Numa reportagem publicada na madrugada de hoje, o 'site' investigativo mostra mensagens dos procuradores da Lava Jato de Curitiba, onde as investigações começaram, na aplicação Telegram, alegadamente trocadas em maio de 2017, quando procuradores da Lava Jato que trabalhavam na Procuradoria-Geral da República (PGR), em Brasília, faziam denúncias contra o ex-Presidente Michel Temer, acusado de corrupção por delatores da fabricante de carnes JBS.

Na época, causava polémica uma gravação em áudio na qual Temer terá dito a um empresário e acionista do grupo JBS, chamado Joesley Batista, que ele deveria "manter isto", referindo-se ao pagamento de subornos pelo silêncio do ex-deputado (membro da câmara baixa parlamentar) Eduardo Cunha, preso e condenado nos esquemas de corrupção da estatal Petrobras.

O Governo e parte da imprensa questionaram se aquele áudio poderia ter sido editado e os procuradores de Curitiba, que haviam segurado a denúncia contra Lula da Silva no processo sobre a quinta para aumentar a sua repercussão, decidiram então que deveriam divulgar o conteúdo para distrair a opinião pública até que uma perícia sobre a gravação do diálogo de Temer com Joesley Batista ficasse pronta, indicam as mensagens publicadas pelo The Intercept.

Lula da Silva foi condenado, em fevereiro deste ano, a 12 anos e 11 meses por corrupção e branqueamento de capitais, neste processo sobre a posse e as reformas de uma quinta localizada na cidade de Atibaia, no interior do estado de São Paulo.

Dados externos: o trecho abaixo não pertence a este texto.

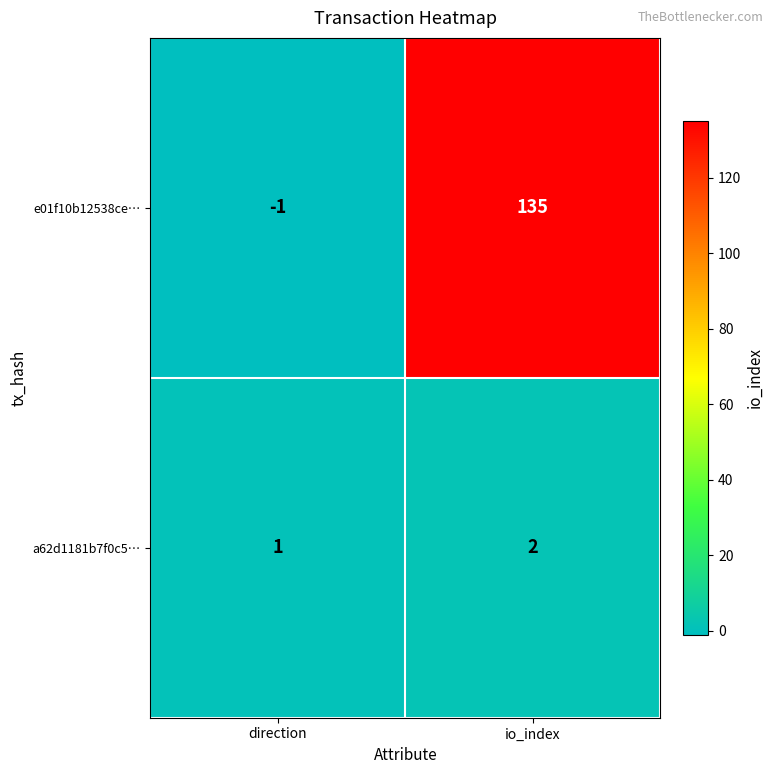

Reading left to right, list all the values displayed in this chart.

e01f10b12538ce…: -1	135
a62d1181b7f0c5…: 1	2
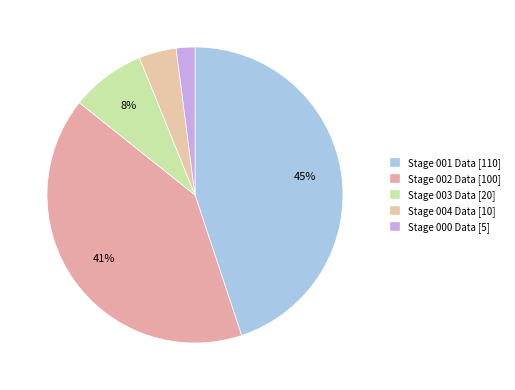

What is the total percentage of Stage 001 Data and Stage 003 Data?

53.1%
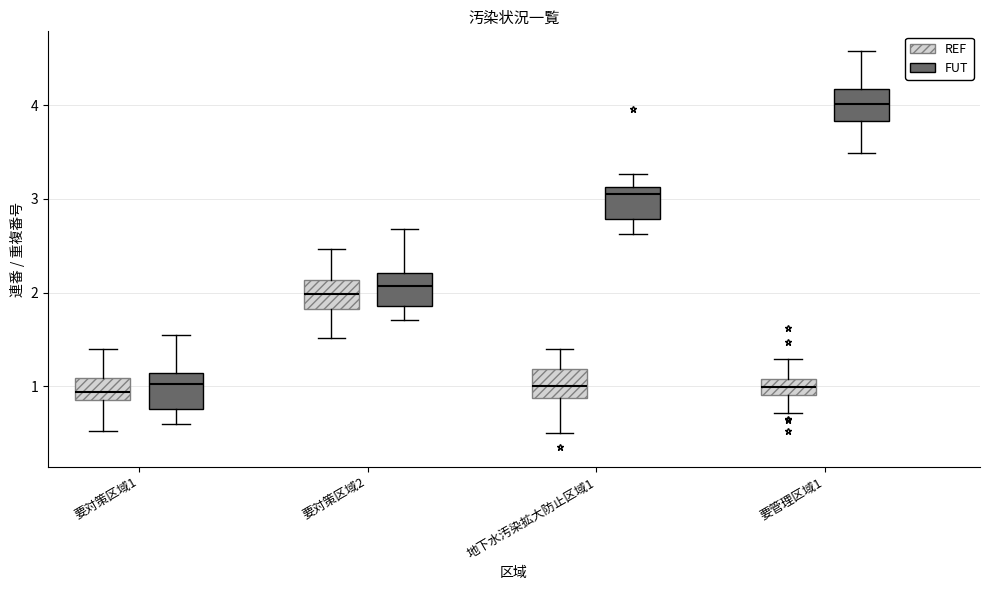

Where does the lower whisker of the box for 地下水汚染拡大防止区域1 (REF) end on the y-axis? The values are not printed on the chart, so give them approximately, as read against the axis.

0.5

A sentença foi proferida pela juíza substituta Gabriela Hardt.

Os procuradores alegaram na denúncia que Lula da Silva terá recebido como suborno das construtoras Odebrecht e OAS reformar na quinta e que, embora o local pertencesse legalmente a um amigo, Lula da Silva era o dono de facto do imóvel.

A sentença foi contestada pelos advogados de Lula da Silva, que além de rebaterem a tese da acusação, apontaram que a decisão teria partes copiadas de uma condenação anterior contra o ex-Presidente escrita pelo ex-juiz e atual ministro da Justiça, Sérgio Moro, num processo sobre a posse de um apartamento de luxo no litoral de São Paulo.

A sentença de condenação baseada nas investigações sobre a quinta em Atibaia cita a palavra apartamento em alguns trechos e também traz outros problemas apontados pelos advogados de defesa do antigo chefe de Estado brasileiro.

Em maio deste ano, a juíza Gabriela Hardt confirmou publicamente que usou a sentença dada por Moro como base, mas alegou ser uma prática comum que não influenciou a sua decisão.

O ex-juiz Moro e membros do grupo de trabalho da Lava Jato estão envolvidos num escândalo, conhecido como "Vaza Jato", que começou em 09 de junho, quando o The Intercept Brasil e outros 'media' parceiros começaram a divulgar reportagens que colocam em causa a imparcialidade da maior Operação contra a corrupção no país.

Baseadas em informações obtidas de uma fonte não identificada, estas reportagens apontam que Moro terá orientado os procuradores da Lava Jato, indicado linhas de investigação e adiantado decisões enquanto era juiz responsável por analisar os processos do caso em primeira instância.

Se confirmadas, as denúncias indicam uma atuação ilegal do antigo magistrado e dos procuradores brasileiros porque, segundo a legislação do país, os juízes devem manter a isenção e, portanto, estão proibidos de auxiliar as partes envolvidas nos processos.

Moro e os procuradores da Lava Jato, por seu turno, negam terem cometido irregularidades e fazem críticas às reportagens do The Intercept e seus parceiros (Folha de S. Paulo, revista Veja, El País e o jornalista Reinaldo Azevedo), afirmando que são sensacionalistas e usam conversas que podem ter sido adulteradas e foram obtidas através de crime cibernético.